Antrag des Bundesrates

Rejet

Stellungnahme des Bundesrates

Le droit d’auteur est protégé par le droit constitutionnel de la garantie de la propriété. Sa restriction requiert donc un intérêt public. Ainsi, par exemple, la reproduction d'exemplaires d’œuvres dans les entreprises à des fins d’information interne et de documentation est autorisée au nom de la liberté d'information, mais donne lieu au versement d’une rémunération. Il n'existe pas un intérêt public analogue justifiant une exonération totale pour l’utilisation d’enregistrements audio ou vidéo au sein des entreprises.La motion porte sur la pratique de la SUISA, laquelle réclame aux entreprises une redevance pour la musique de fond ou d’ambiance dès lors que leurs employés ont la possibilité d’écouter des émissions ou de la musique à l’aide d’autoradios installés dans les véhicules de service. Le Conseil fédéral a déjà pris position sur cet état de fait et la pratique de la SUISA dans son rapport du 13 janvier 2021 en réponse au postulat 19.3956 (https://www.newsd.admin.ch/newsd/message/attachments/64898.pdf). Il doute qu’en vertu du droit suisse, on soit en présence d’une utilisation relevant du droit d’auteur attribuable à l’entreprise lorsque celle-ci fournit des véhicules de service équipés d’autoradios.
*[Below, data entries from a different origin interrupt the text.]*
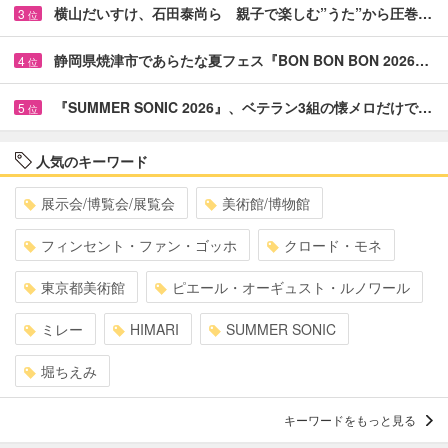
横山だいすけ、石田泰尚ら 親子で楽しむ”うた”から圧巻…
3
位
静岡県焼津市であらたな夏フェス『BON BON BON 2026…
4
位
『SUMMER SONIC 2026』、ベテラン3組の懐メロだけで…
5
位
人気のキーワード
展示会/博覧会/展覧会
美術館/博物館
フィンセント・ファン・ゴッホ
クロード・モネ
東京都美術館
ピエール・オーギュスト・ルノワール
ミレー
HIMARI
SUMMER SONIC
堀ちえみ
キーワードをもっと見る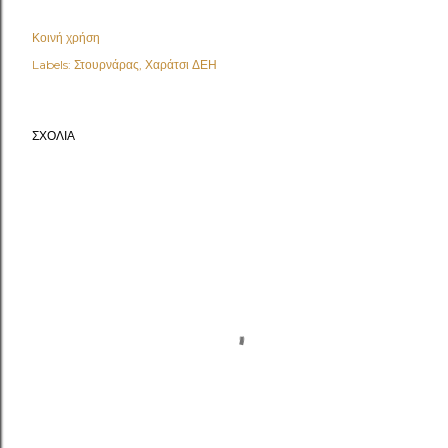
Κοινή χρήση
Labels:
Στουρνάρας
Χαράτσι ΔΕΗ
ΣΧΌΛΙΑ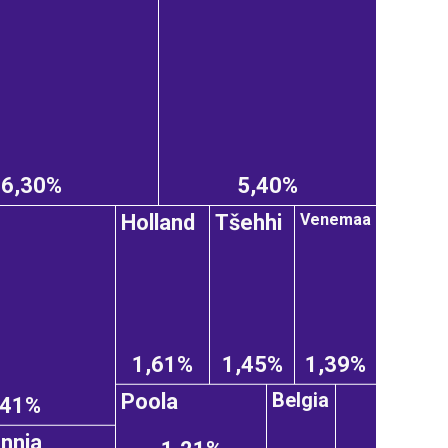
6,30%
5,40%
Venemaa
Holland
Tšehhi
1,61%
1,45%
1,39%
Belgia
Poola
,41%
annia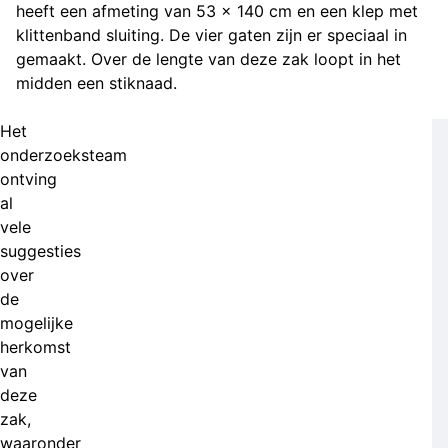
heeft een afmeting van 53 x 140 cm en een klep met
klittenband sluiting. De vier gaten zijn er speciaal in
gemaakt. Over de lengte van deze zak loopt in het
midden een stiknaad.
Het
onderzoeksteam
ontving
al
vele
suggesties
over
de
mogelijke
herkomst
van
deze
zak,
waaronder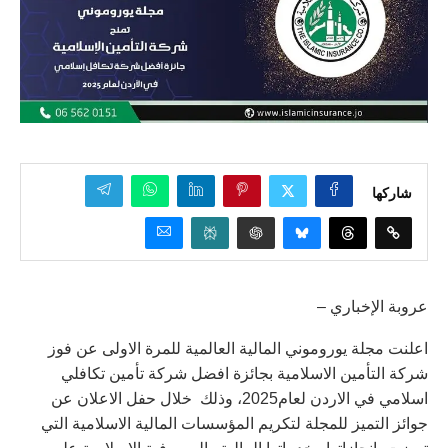
شاركها
عروبة الإخباري –
اعلنت مجلة يوروموني المالية العالمية للمرة الاولى عن فوز
شركة التأمين الاسلامية بجائزة افضل شركة تأمين تكافلي
اسلامي في الاردن لعام2025، وذلك خلال حفل الاعلان عن
جوائز التميز للمجلة لتكريم المؤسسات المالية الاسلامية التي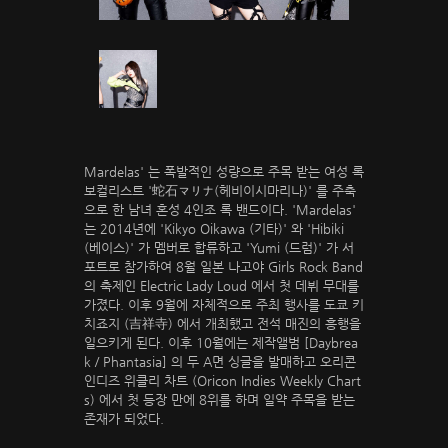
Mardelas' 는 폭발적인 성량으로 주목 받는 여성 록
보컬리스트 '蛇石マリナ(헤비이시마리나)' 를 주축
으로 한 남녀 혼성 4인조 록 밴드이다. 'Mardelas'
는 2014년에 'Kikyo Oikawa (기타)' 와 'Hibiki
(베이스)' 가 멤버로 합류하고 'Yumi (드럼)' 가 서
포트로 참가하여 8월 일본 나고야 Girls Rock Band
의 축제인 Electric Lady Loud 에서 첫 데뷔 무대를
가졌다. 이후 9월에 자체적으로 주최 행사를 도쿄 키
치죠지 (吉祥寺) 에서 개최했고 전석 매진의 흥행을
일으키게 된다. 이후 10월에는 제작앨범 [Daybrea
k／Phantasia] 의 두 A면 싱글을 발매하고 오리콘
인디즈 위클리 차트 (Oricon Indies Weekly Chart
s) 에서 첫 등장 만에 8위를 하며 일약 주목을 받는
존재가 되었다.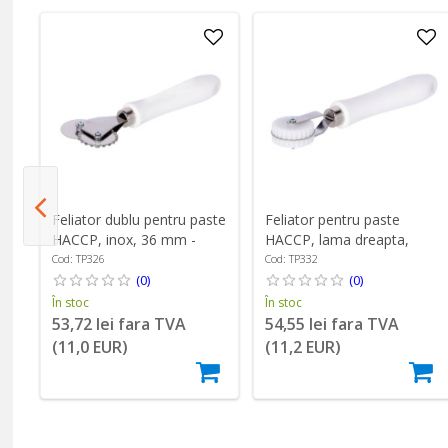
Feliator dublu pentru paste
Feliator pentru paste
HACCP, inox, 36 mm -
HACCP, lama dreapta,
Zokura
latime 14 mm - Zokura
Cod: TP326
Cod: TP332
(0)
(0)
În stoc
În stoc
53,72 lei fara TVA
54,55 lei fara TVA
(11,0 EUR)
(11,2 EUR)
Il relève cependant aussi que seul un tribunal pourrait trancher la question de manière définitive.La position du Conseil fédéral demeure inchangée. Par nature, les normes juridiques ne peuvent pas régler chaque cas particulier. En cas de divergences de vues juridiques, il appartient aux tribunaux de clarifier la situation. Le principe de l’État de droit commande que les cas particuliers soient soumis à l’appréciation d’un juge et non réglés par le Parlement dans la loi pour éviter que ce dernier ne soit surchargé et n'arrête des lois inutilement détaillées et donc plus difficiles à lire.L’élargissement proposé du champ d’application de l'art. 19 de la loi sur le droit d’auteur (LDA; RS 231.1) irait en outre trop loin. Il permettrait par exemple d’exonérer l’utilisation de musique lors de fêtes d’entreprise réunissant jusqu’à 250 personnes. Cette exonération serait disproportionnée et en porte-à-faux avec les prescriptions internationales.

Le Conseil fédéral propose de rejeter la motion.